I set up DNSCrypt recently, and it worked great on most networks. However, some networks that I use require that I use their DNS server instead of DNSCrypt, meaning that I cannot simply set the default nameserver on resolv.conf to 127.0.0.1. I found that NetworkManager/nmcli still did a good job of using DNSCrypt when I changed some of the networks to use 127.0.0.1. However, it would be very nice if each new connection had this config by default:

/etc/NetworkManager/system-connections/connection.conf

[ipv4]
dns=127.0.0.1;
ignore-auto-dns=true
method=auto

In my research I found this in the NetworkConfig.conf manpage:

Specify default values for connections.

Example:

    [connection]
    ipv6.ip6-privacy=0

However, there are only a few supported properties, and trying this did not work:

[connection]
ipv4.method=auto
ipv4.dns=127.0.0.1;
ipv4.ignore-auto-dns=true

I was wondering if there were any know workarounds to this issue, either using NetworkManager or something different.

3
  • Have you ever found a solution to this? Sep 30, 2017 at 20:48
  • 1
    Unfortunately no, I ended up switching to systemd-networkd, but I have yet to implement dnscrypt Sep 30, 2017 at 20:54
  • 2
    I researched based on your comment and, since NetworkManager now uses systemd-networkd (at least on Ubuntu 17.04), the only thing I had to was create the /etc/systemd/network/ files and restart both services. I continue using NetworkManager and systemd takes care of the DNS (tested with systemd-resolve --status). Sep 30, 2017 at 22:00

1 Answer 1

0

I am not allowed to comment yet to probe for further information to ensure that I can accurately solve your issue, however, I don't believe that I need too based on what I read in the documentation and from experience using other software packages constructed in this manner. While I don't have the ability to test this out right now to make absolutely sure that it is accurate from what I gleaned, you can put your default values into a file under /usr/lib/NetworkManager/system-connections and they take less weight than the versions in /etc/NetworkManager/system-connections. Then in the etc tree, you can just override what you want changed.

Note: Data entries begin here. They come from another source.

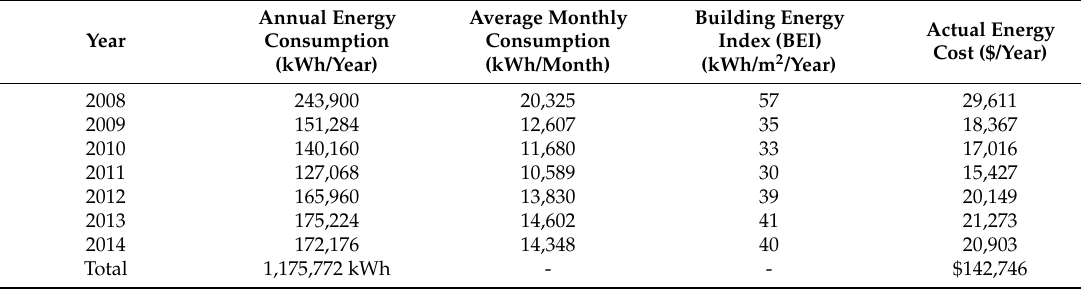
Table 2. Actual energy consumption and cost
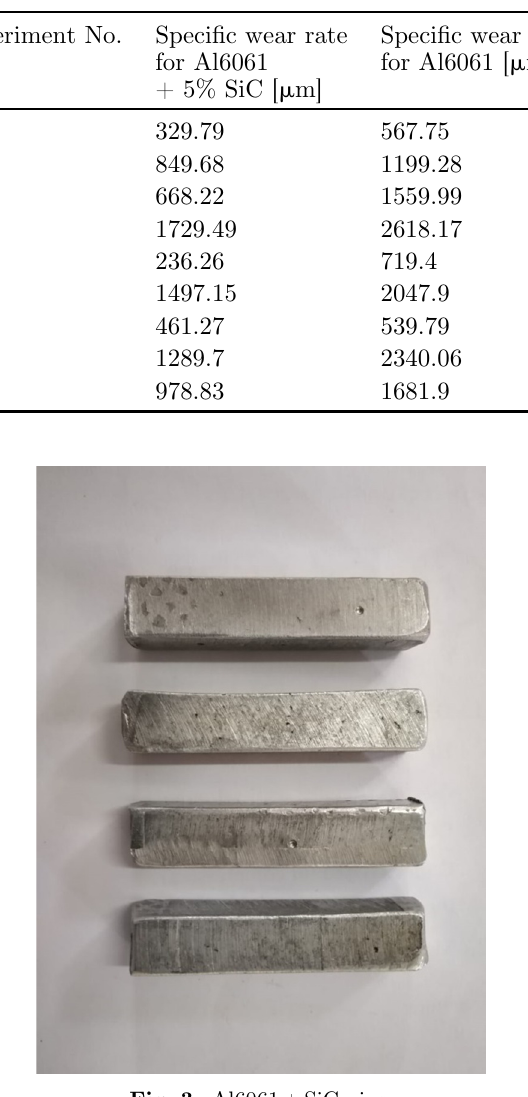
Fig. 3. Al6061+ SiC pins.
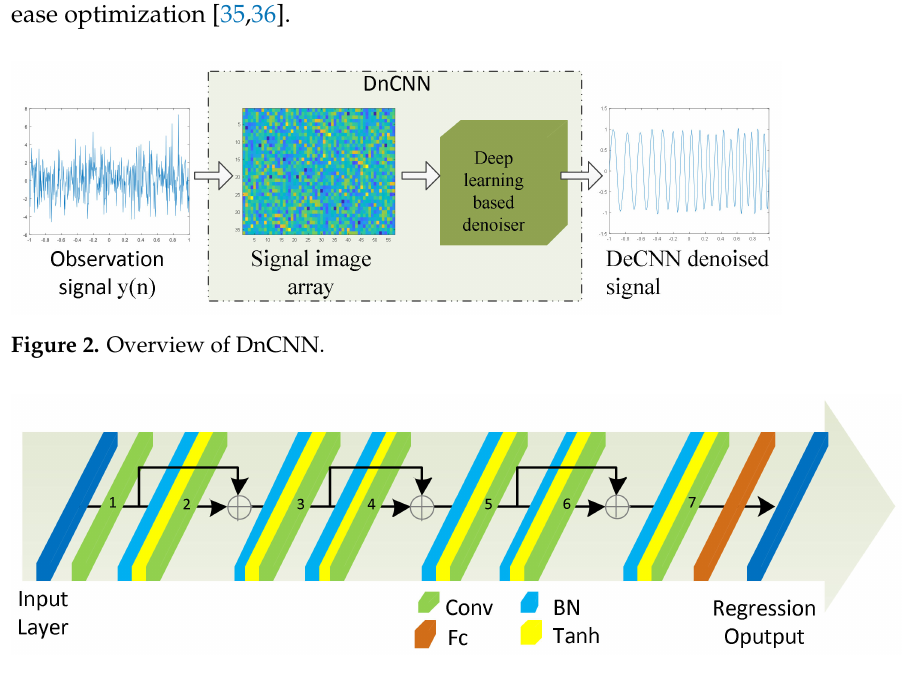
Figure 1. Schematic diagram of the proposed estimator, y ( n ) is an observation signal, y (cid:48) ( n ) is the output of Denoising Convolutional Neural Network (DnCNN), estimator.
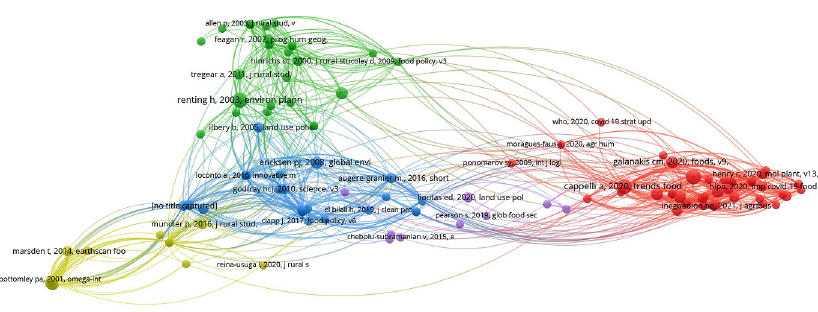
Figure 4. Citation analysis of research in the food security and short supply chain area, 1990–2022 The dense red cluster is centred around Hobbs’ (2020) research, with 38 links and a total link strength of 53. Analysing network-to-network dependency, we found moderate relation- ships with blue and green clusters and only weak interdependences with violet and yellow clusters, indicating the distinctiveness of the red cluster research, which is generally based on the Covid-19 effects on food supply chains and networks. The green cluster is based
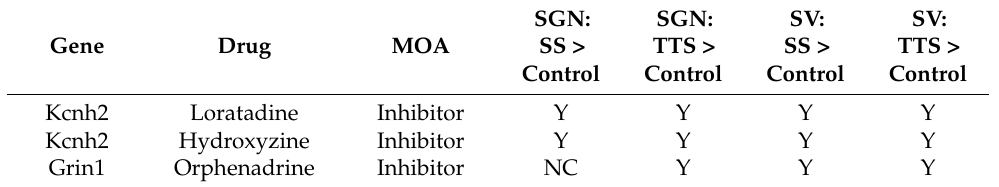
Table 9. FDA approved, orally administered antihistamines that interact with steroid-responsive genes in the cochlea localized to SGN and SV cell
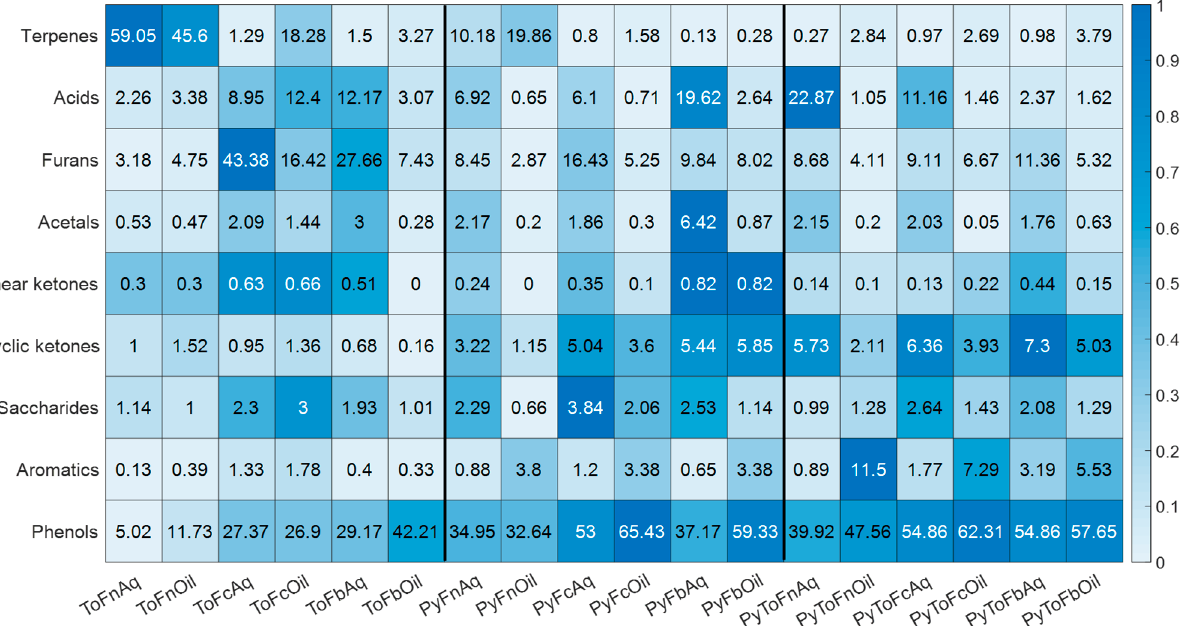
Figure 9. The heatmap representing the composition (±3% associated error) of aqueous and oil fractions from torrefaction and/or pyrolysis of fir needles, cones and bark, expressed in terms of main classes of compounds.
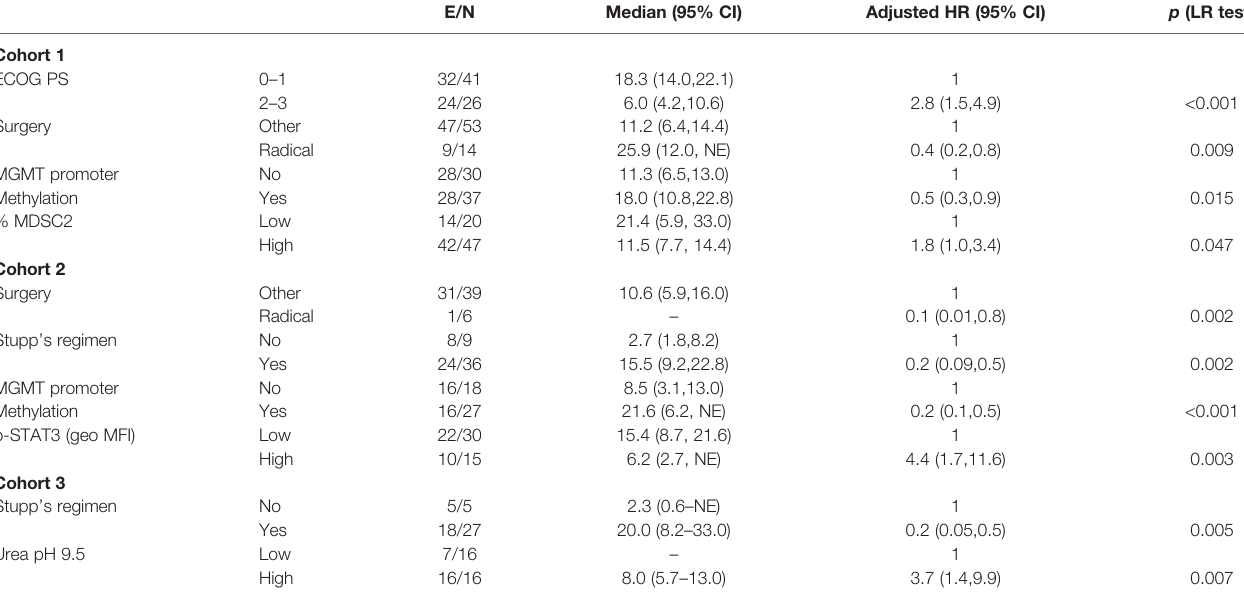
TABLE 4 | Factors for grade IV glioma patients ’ survival (multivariate analysis with Cox proportional hazards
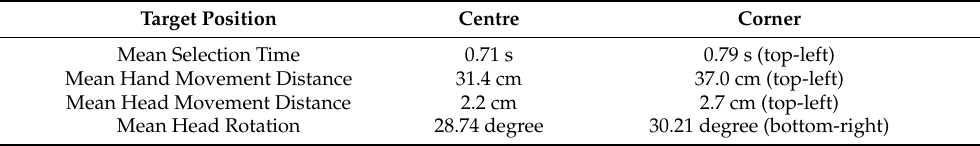
Table 2. The comparison of user performance measurements of the centre and corner target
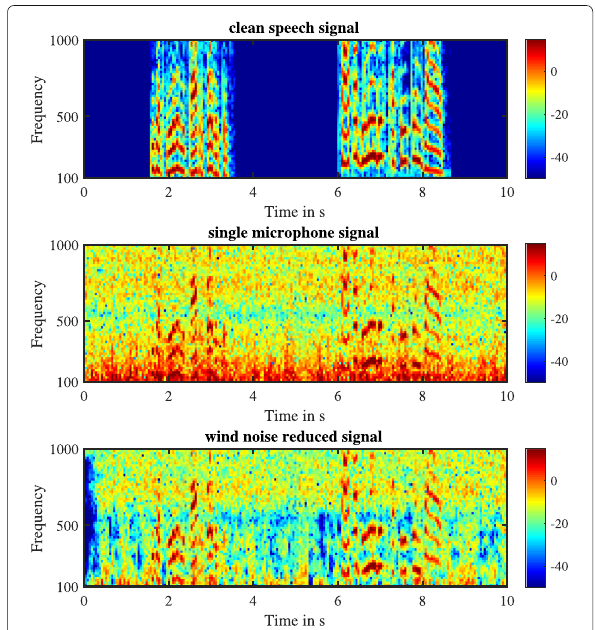
Fig. 3 Spectrogram for a single microphone Y 1 (middle) and the output signal Z from (46) (bottom)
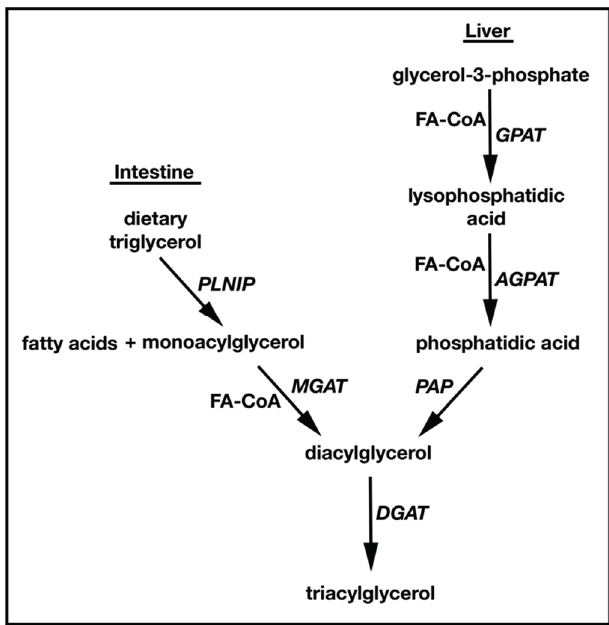
Figure 1. Schematic representation of the two triglyceride synthesis pathways using either MAG or G3P as the initial acyl acceptor. The G3P pathway is dominant in liver, whereas MGAT mediated MAG to TAG conversion is predominant in the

Maybe try putting your initial solution into the /usr/lib tree named the same as the file you have under the etc tree:

[ipv4]
dns-priority=100
dns=172.20.21.1
ignore-auto-dns=true

Generally speaking, files under /usr/lib/* are meant to be what the package maintainer wants you to use (or a sane default) and /etc/ is for what the sysadmin (you) wants to use, so I don't see why it doesn't apply here as well.

Should this solution not fix the issue, I also propose that you create some sort of transient config for those "other networks" that you have to use from time to time like the VPN configurations do. That way you only need to change your settings when you need them instead of trying to create a happy-medium config that will fit all... Doing so will likely reduce potential issues with routing from attempted traversal of invalid paths.

Lastly, in your question, you stated that you tried to place ipv4.xxxx under [connection]. You have to place those statements in their proper stanza under [ipv4].

You seem to know what's up, so maybe the bit about /usr vs /etc was what is eluding you. (the same is true for files in /var too btw.) Good luck!